Second Installment of "A Look From Within"

THE "WHY" IS MURKY AND OBSCURED
 
Now that you’ve seen the "who I am" and some of the "what I am." Let’s have a look at "why I am." That is a question that cannot be easily answered. Quite frankly, I’m not really sure I know the answer. "Why" seems to go very deep. Uncovering the "why" part of anyone is like peeling away the layers of an onion. The further one goes, the more difficult it gets. The more difficult it gets, the less one wants to dig into it.

I’ve seen my family tree as far back on my father’s side to the 1840's, and on my mother’s side only as far back as my grandmother who was born in 1894 and died at the age of 79 in 1975. All four of my grandparents were Russian Jews. My maternal grandfather was a blacksmith who died from lead poisoning in 1928, when my mother was 4 years old.
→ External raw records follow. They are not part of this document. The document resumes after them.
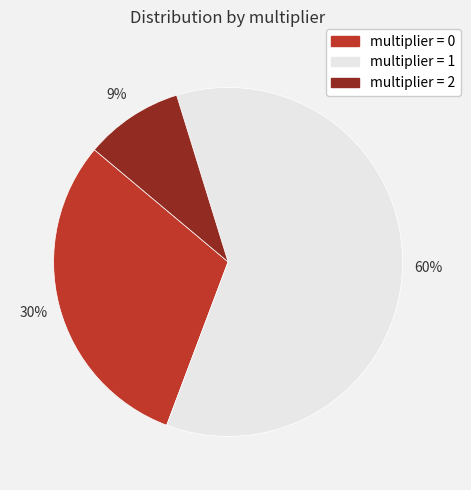

Is there a majority slice in this chart?

Yes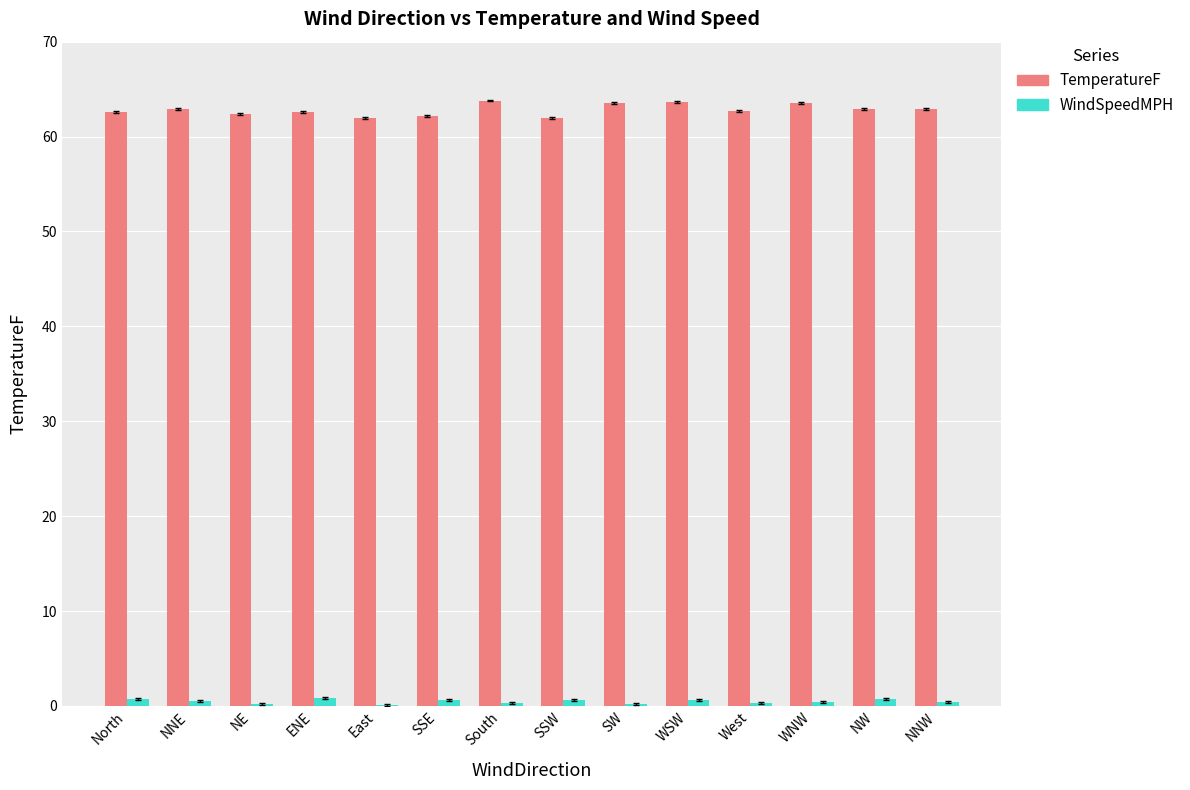

Which series has the largest total across all categories?

TemperatureF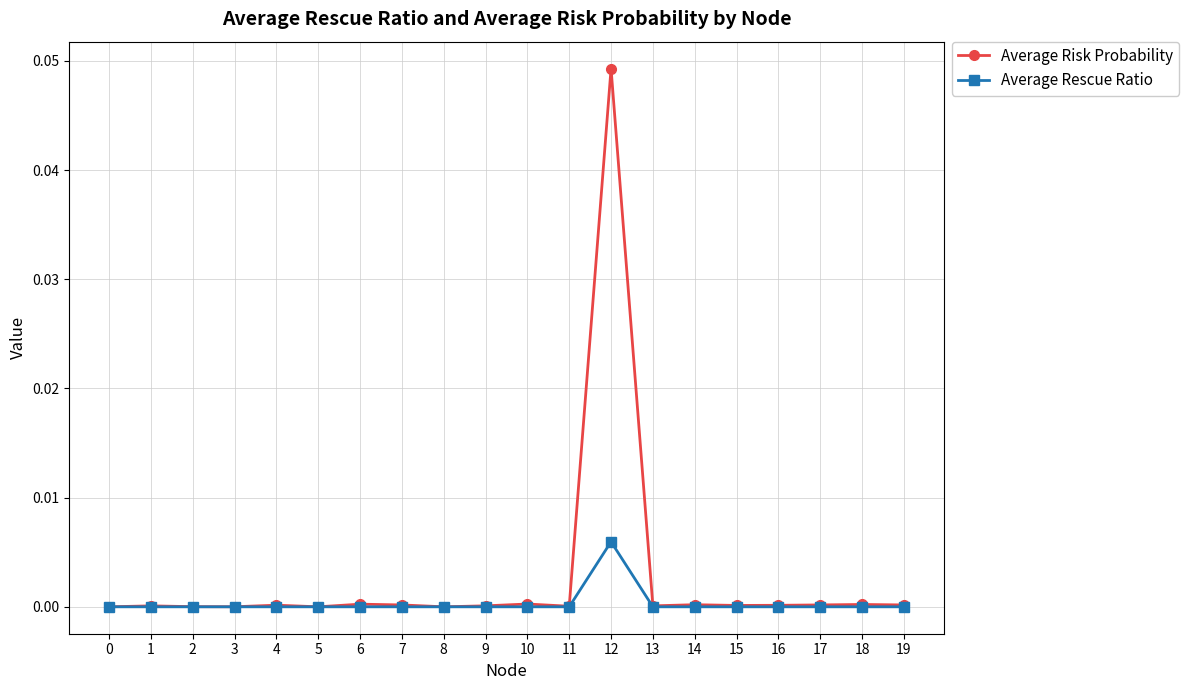

What are all the series names shown in the legend?

Average Risk Probability, Average Rescue Ratio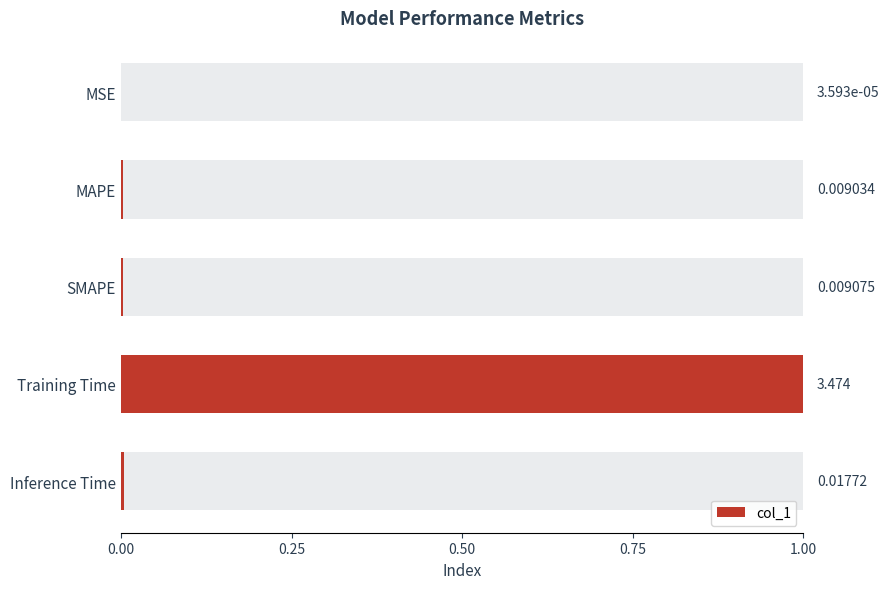

What is the change in value from SMAPE to Training Time?

+1.0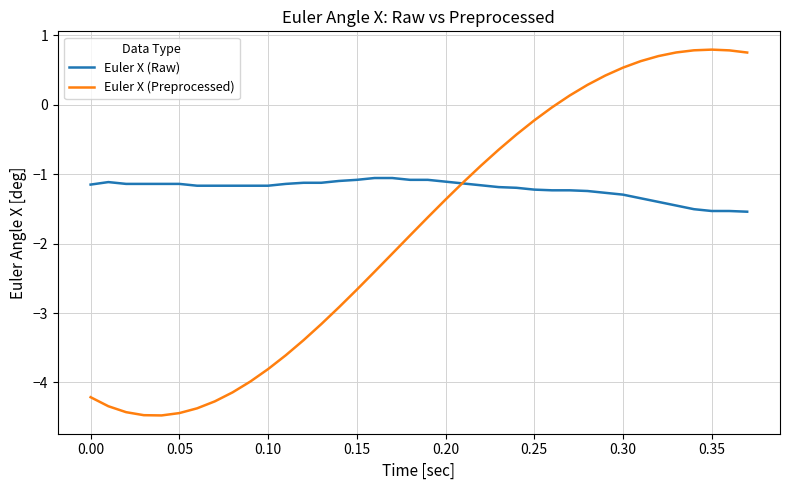

List the series in order of their peak value, highest first.

Euler X (Preprocessed), Euler X (Raw)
His wife, my maternal grandmother, who never remarried after his death, immigrated to the United States through Canada, arriving there in 1912. Her two oldest children, my uncle Julius and aunt Rosie, were born in Canada. My mother was born in Detroit, Michigan.
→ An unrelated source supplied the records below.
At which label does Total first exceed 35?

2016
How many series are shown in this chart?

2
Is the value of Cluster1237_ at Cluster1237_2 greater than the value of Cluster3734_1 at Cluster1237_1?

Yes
My father was born in Romania while his parents, my grandparents were fleeing Tsarist Russia in the wake of the Communist takeover. They were truly non-citizens as they were fleeing without travel papers. They ended up in one of the North countries, either the Netherlands or Denmark. Eventually, they found passage as steerage on a ship headed for Cuba. This was the early 1920's. The first language other than Yiddish that my father remembers was Spanish. At less than three years old, he was a street urchin begging for food on the streets of Havana.
Two of my grandmother’s older brothers had immigrated to the United States several years earlier and had established a Kosher meat market in New York City. They agreed to sponsor my grandfather and his brother-in-law Zalman by providing them with jobs. On that basis, the American Consulate in Cuba provided them with travel papers to enter the United States.
After arriving in New York, Zalman and my grandfather whose name was William found little if any pleasure in butchering. Furthermore, they had heard that Henry Ford was offering $6.00 per day to hire people to work in his automobile foundry in Dearborn, Michigan outside of Detroit. Both families packed up, and I believe made there way by train to Detroit.
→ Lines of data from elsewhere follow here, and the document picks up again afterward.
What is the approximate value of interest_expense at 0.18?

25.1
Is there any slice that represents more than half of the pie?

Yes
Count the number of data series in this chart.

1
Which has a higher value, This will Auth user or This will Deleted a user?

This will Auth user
The work in the foundry was excruciating, rigorous and most of all blistering hot. The work was hard, but the rewards although steady did not provide the two men what they were looking. They saw what they believed was a far better opportunity, by purchasing a horse drawn wagon and going house to house bartering junk. They became junk peddlers, selling iron to the foundry to be melted down as car parts. For the next 25 years until is death in 1950, my grandfather was a junk peddler.

My father worked along side his father by driving the wagon and later a truck while grandpa did the heavy lifting and lugging. Eventually, my father after graduating from high school went on to college and became an accountant. He worked hard. In fact, you would definitely call him a workaholic. He was driven and did everything to the fullest. When he got involved in something, he drove to the top. He was a winner and worked hard at it. When he died in 1999, his estate was valued at over one million dollars.

I am very much like him. In this case, the apple didn’t fall very far from the tree. I went further and worked harder and got ahead quickly, only to fall flat on my face and have the chair pulled out from under me, not once, not twice, but three times. I still haven’t given up. I will pick myself up and have a go at it again.

It would seem therefore that the answer to the "why I am" stems directly from the "who I am" as well as "what I am" and most certainly from "where I came from."
What is your take! And, what do you think?